◆ **SOURCE MATERIAL**
++++++

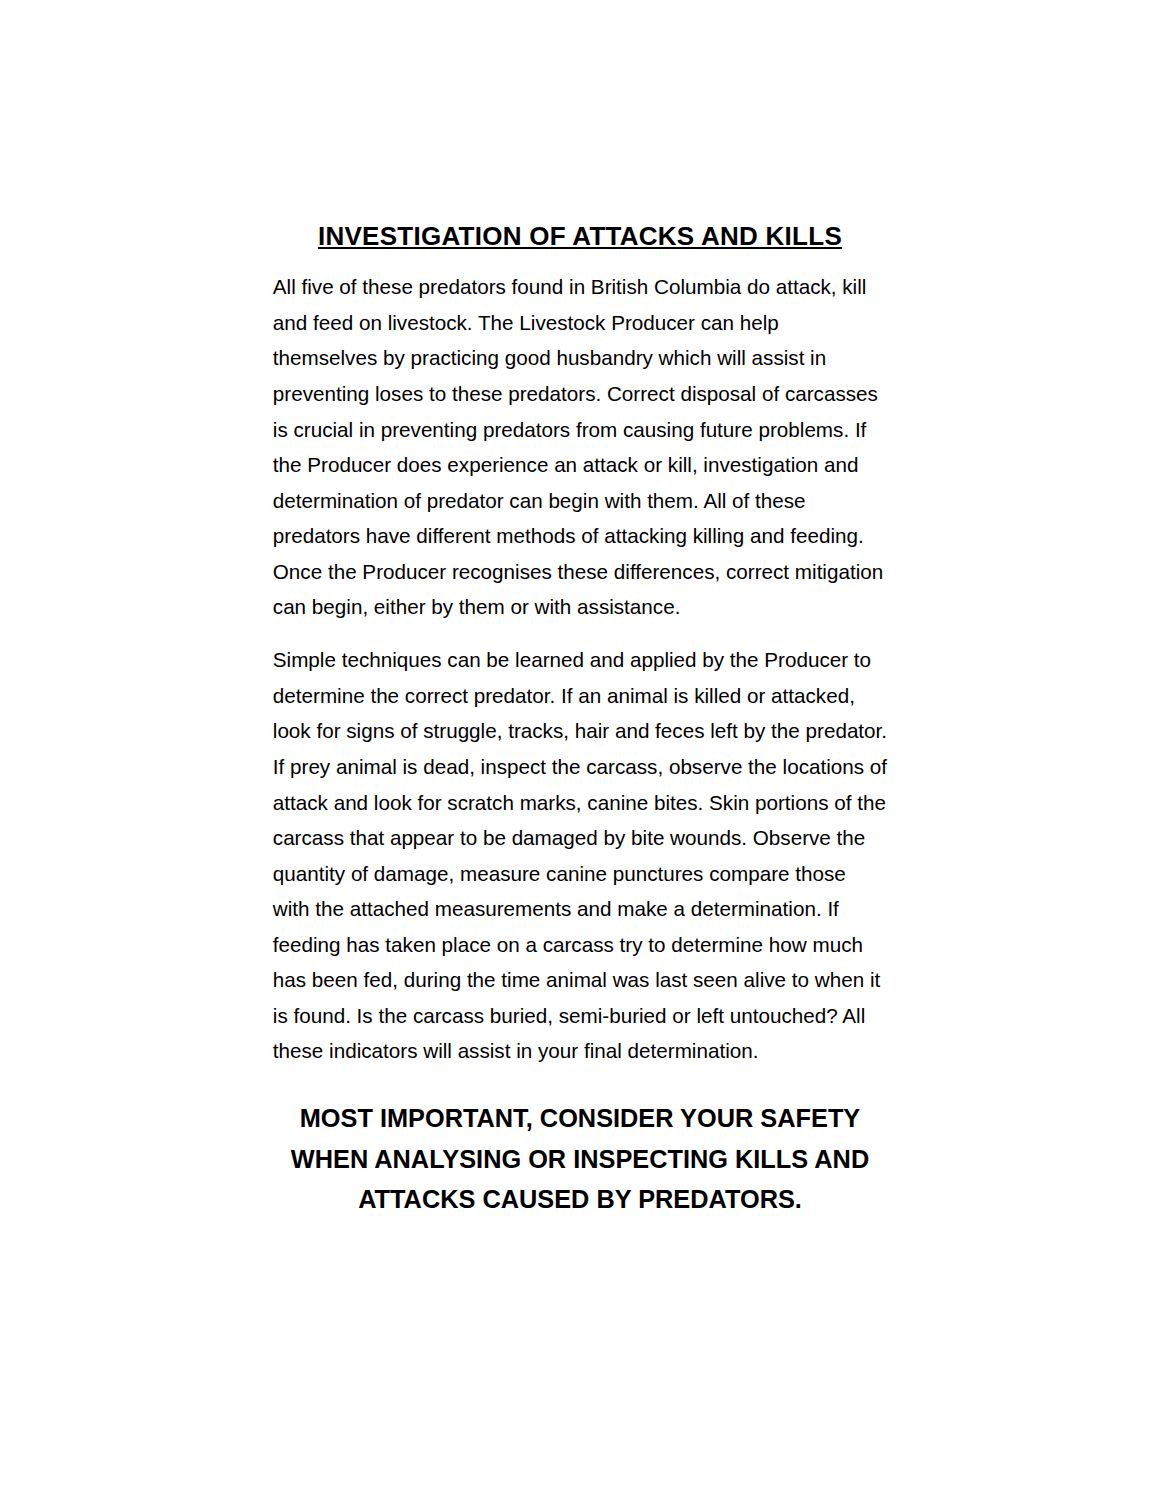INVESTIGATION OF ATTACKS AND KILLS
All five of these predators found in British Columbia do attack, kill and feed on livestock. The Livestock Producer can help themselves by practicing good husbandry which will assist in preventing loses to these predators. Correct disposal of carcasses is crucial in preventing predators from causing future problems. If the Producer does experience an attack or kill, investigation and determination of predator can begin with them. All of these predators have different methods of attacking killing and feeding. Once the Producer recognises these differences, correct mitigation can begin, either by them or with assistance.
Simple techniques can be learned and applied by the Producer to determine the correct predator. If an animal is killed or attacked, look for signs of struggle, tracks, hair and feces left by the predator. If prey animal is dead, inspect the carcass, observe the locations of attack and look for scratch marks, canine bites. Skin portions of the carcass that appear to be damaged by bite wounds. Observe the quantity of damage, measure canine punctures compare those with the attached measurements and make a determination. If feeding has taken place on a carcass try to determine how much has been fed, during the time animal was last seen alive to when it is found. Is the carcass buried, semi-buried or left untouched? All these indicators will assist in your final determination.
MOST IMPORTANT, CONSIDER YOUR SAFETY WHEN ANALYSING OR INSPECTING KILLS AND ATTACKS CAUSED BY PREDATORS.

++++++

◆ **WORK TO COMPLETE**
Among the lines above, some may include the string "assist"; state how many, and nothing more.

◆ **RESPONSE**
2